To-do item —
Identify each line in the entries below that contains the word "type" and copy those lines in full.

Exercise data —
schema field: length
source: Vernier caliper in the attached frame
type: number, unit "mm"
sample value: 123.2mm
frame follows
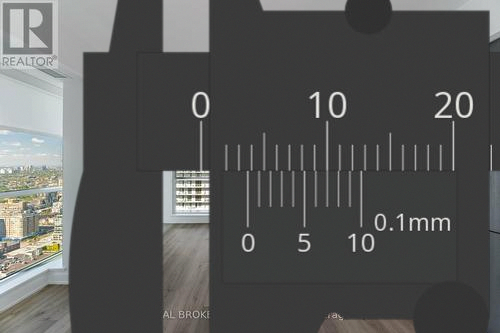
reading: 3.7mm
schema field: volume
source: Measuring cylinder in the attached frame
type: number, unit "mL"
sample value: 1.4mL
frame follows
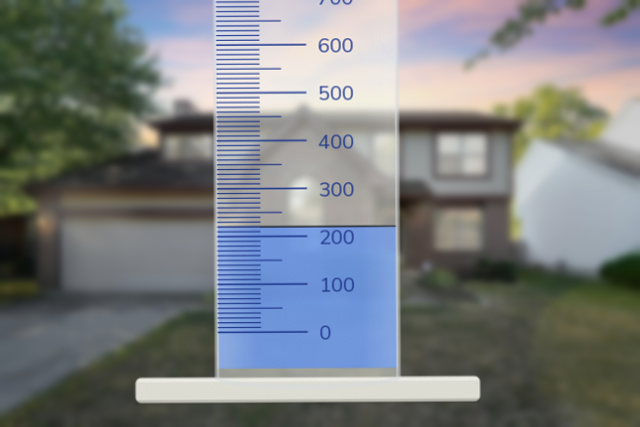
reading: 220mL
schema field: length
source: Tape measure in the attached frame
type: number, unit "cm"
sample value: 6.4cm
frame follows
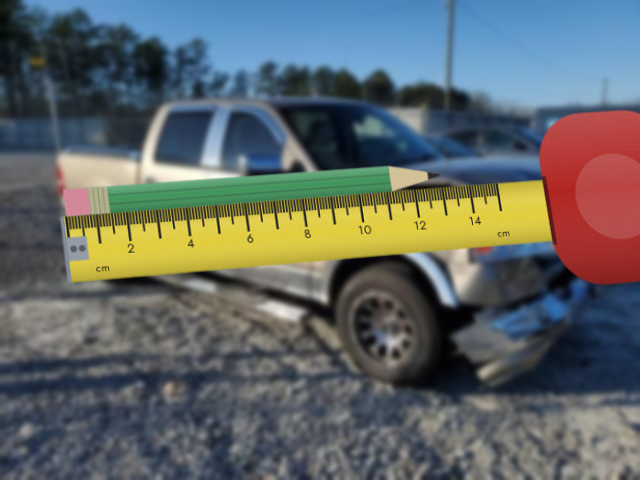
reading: 13cm
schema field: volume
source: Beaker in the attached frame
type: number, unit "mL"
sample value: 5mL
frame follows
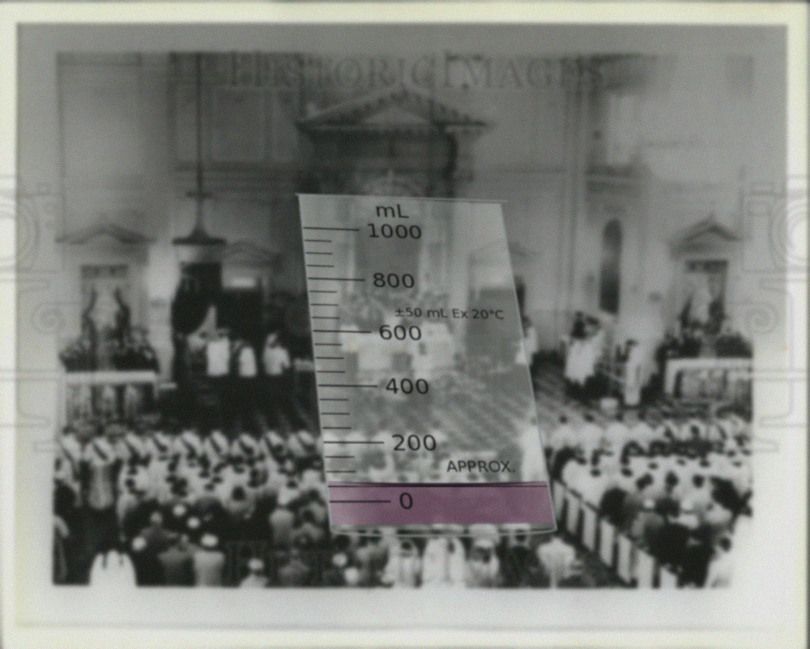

Worked solution —
type: number, unit "mm"
type: number, unit "mL"
type: number, unit "cm"
type: number, unit "mL"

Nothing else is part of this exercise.